TASK TO COMPLETE >>
From the listing below, copy every line with the word "index".

THE DATA >>
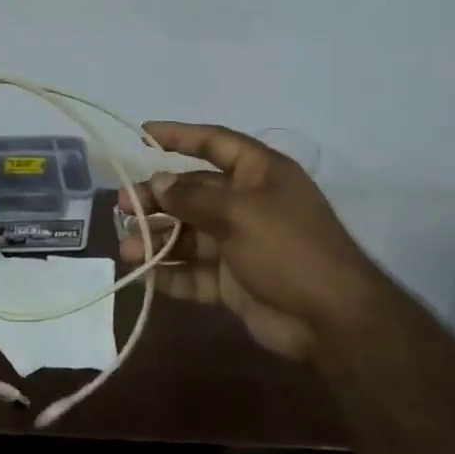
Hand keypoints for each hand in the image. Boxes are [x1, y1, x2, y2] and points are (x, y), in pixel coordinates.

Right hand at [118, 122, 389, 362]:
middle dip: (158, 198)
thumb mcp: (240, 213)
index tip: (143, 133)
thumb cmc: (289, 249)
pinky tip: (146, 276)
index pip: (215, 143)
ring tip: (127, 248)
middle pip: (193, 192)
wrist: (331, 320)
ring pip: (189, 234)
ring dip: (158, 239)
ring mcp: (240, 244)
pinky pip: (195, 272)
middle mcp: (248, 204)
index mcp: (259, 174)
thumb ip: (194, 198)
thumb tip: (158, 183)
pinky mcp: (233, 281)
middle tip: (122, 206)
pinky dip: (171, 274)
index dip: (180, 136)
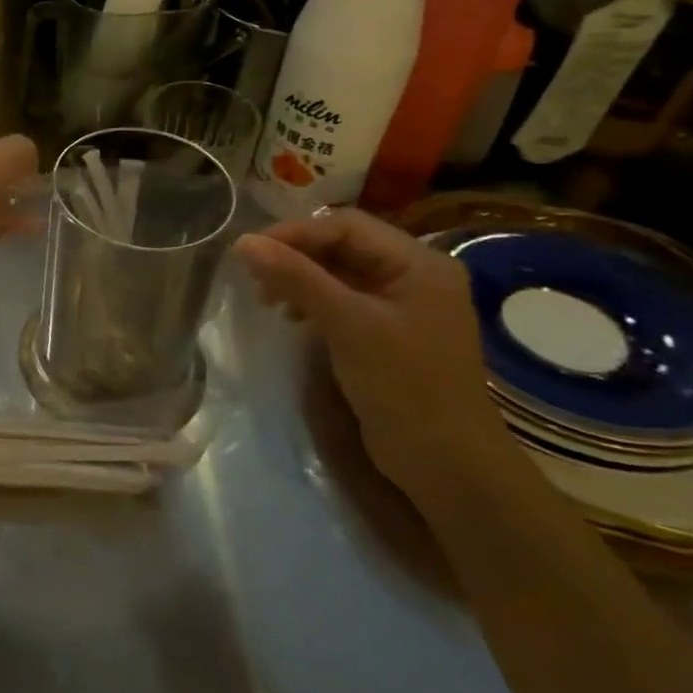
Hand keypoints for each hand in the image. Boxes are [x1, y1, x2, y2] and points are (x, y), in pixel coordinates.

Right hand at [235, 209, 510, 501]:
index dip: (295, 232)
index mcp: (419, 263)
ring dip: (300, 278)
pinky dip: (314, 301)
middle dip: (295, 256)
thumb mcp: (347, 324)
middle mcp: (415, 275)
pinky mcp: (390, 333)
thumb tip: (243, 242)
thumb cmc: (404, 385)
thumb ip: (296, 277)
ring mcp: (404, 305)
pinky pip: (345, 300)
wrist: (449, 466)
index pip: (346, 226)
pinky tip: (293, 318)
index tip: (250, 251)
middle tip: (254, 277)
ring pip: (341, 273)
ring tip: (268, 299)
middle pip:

SOLUTION TO THE PROBLEM >>
index tip: (143, 133)
index pip: (215, 143)
index mcp: (259, 174)
index dip: (180, 136)
index dip: (295, 232)
index mcp: (419, 263)
index pip: (346, 226)
index tip: (250, 251)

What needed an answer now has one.